According to the problem:
$\frac{x}{100} \times 12 = 84$
Solving for $x$:
$x = \frac{84 \times 100}{12}$
$x = 7 \times 100$
$x = 700$
Therefore,$700\%$ of $12$ is $84$.

(B) To express a fraction as a percentage,multiply the fraction by $100$ and add the percentage symbol $(\%)$.
$\frac{7}{8} = \left(\frac{7}{8} \times 100\right) \%$
$= \frac{700}{8} \%$
$= \frac{175}{2} \%$
$= 87 \frac{1}{2} \%$

(A) To express $8 \frac{1}{3} \%$ as a fraction,follow these steps:
$1$. Convert the mixed fraction $8 \frac{1}{3}$ into an improper fraction: $8 \frac{1}{3} = \frac{(8 \times 3) + 1}{3} = \frac{25}{3}$.
$2$. Since it is a percentage,divide by $100$ or multiply by $\frac{1}{100}$: $\frac{25}{3} \% = \frac{25}{3} \times \frac{1}{100}$.
$3$. Simplify the expression: $\frac{25}{300} = \frac{1}{12}$.

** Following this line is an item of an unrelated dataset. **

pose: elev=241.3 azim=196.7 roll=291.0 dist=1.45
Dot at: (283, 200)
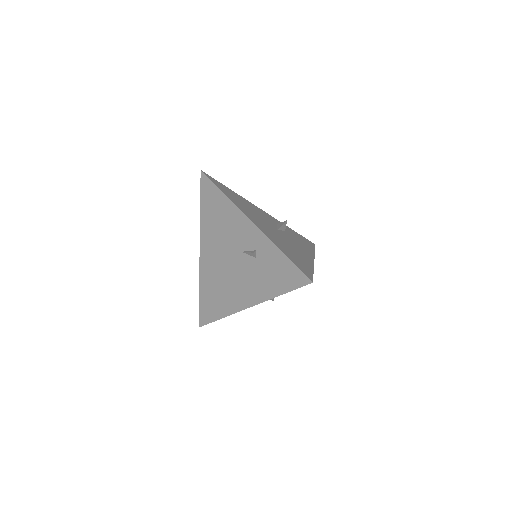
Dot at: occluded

(C) To find $37 \frac{1}{2} \%$ of $₹ 48$,first convert the mixed fraction to an improper fraction:
$37 \frac{1}{2} = \frac{37 \times 2 + 1}{2} = \frac{75}{2} \%$.
Now,calculate the value:
$\frac{75}{2} \% \text{ of } 48 = \frac{75}{2 \times 100} \times 48$.
$= \frac{75}{200} \times 48$.
$= \frac{3}{8} \times 48$.
$= 3 \times 6 = 18$.
Therefore,$37 \frac{1}{2} \%$ of $₹ 48$ is $₹ 18$.

(C) Let $x \%$ of $\frac{2}{7} = \frac{1}{35}$.
This can be written as: $\frac{x}{100} \times \frac{2}{7} = \frac{1}{35}$.
Solving for $x$: $x = \frac{1}{35} \times \frac{100 \times 7}{2}$.
$x = \frac{700}{70} = 10$.
Therefore,$10 \%$ of $\frac{2}{7}$ is $\frac{1}{35}$.

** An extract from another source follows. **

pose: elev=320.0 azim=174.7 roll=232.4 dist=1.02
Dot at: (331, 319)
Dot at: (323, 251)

(C) Given the equation: $75 \%$ of $480 = x \times 15$.
First,calculate $75 \%$ of $480$:
$\frac{75}{100} \times 480 = 0.75 \times 480 = 360$.
Now,substitute this value into the equation:
$360 = x \times 15$.
Solve for $x$:
$x = \frac{360}{15} = 24$.
Therefore,the value of $x$ is $24$.

(B) Let the number be $x$.
According to the problem,$200 \%$ of $x = 90$.
$\Rightarrow \frac{200}{100} \times x = 90$
$\Rightarrow 2x = 90$
$\Rightarrow x = \frac{90}{2} = 45$.
Now,we need to find $80 \%$ of $x$ (which is $45$).
$80 \%$ of $45 = \frac{80}{100} \times 45$
$= 0.8 \times 45 = 36$.
Therefore,the correct answer is $36$.

(C) Let the number be $x$.
Given that $37 \frac{1}{2} \%$ of $x = 45$.
Converting the percentage to a fraction: $37 \frac{1}{2} \% = \frac{75}{2} \% = \frac{75}{200} = \frac{3}{8}$.
So,$\frac{3}{8} x = 45$.
Solving for $x$: $x = \frac{45 \times 8}{3} = 15 \times 8 = 120$.
Now,we need to find $87 \frac{1}{2} \%$ of $120$.
Converting the percentage to a fraction: $87 \frac{1}{2} \% = \frac{175}{2} \% = \frac{175}{200} = \frac{7}{8}$.
Therefore,$\frac{7}{8} \times 120 = 7 \times 15 = 105$.

(A) Let the missing value be $x$.
The equation is $x \times 15 = 37.5 \%$ of $220$.
Convert the percentage to a fraction: $37.5 \% = \frac{37.5}{100}$.
Substitute this into the equation: $15x = \frac{37.5}{100} \times 220$.
Simplify the right side: $15x = 0.375 \times 220 = 82.5$.
Solve for $x$: $x = \frac{82.5}{15} = 5.5$.
Thus,the correct option is $A$.

(B) Let $x \%$ of $4 \text{ km} = 8 \text{ meters}$.
Since $1 \text{ km} = 1000 \text{ meters}$,$4 \text{ km} = 4000 \text{ meters}$.
According to the problem: $\frac{x}{100} \times 4000 = 8$.
Solving for $x$: $x = \frac{8 \times 100}{4000}$.
$x = \frac{800}{4000} = \frac{8}{40} = \frac{1}{5} = 0.2$.
Therefore,$0.2 \%$ of $4 \text{ km}$ is $8 \text{ meters}$.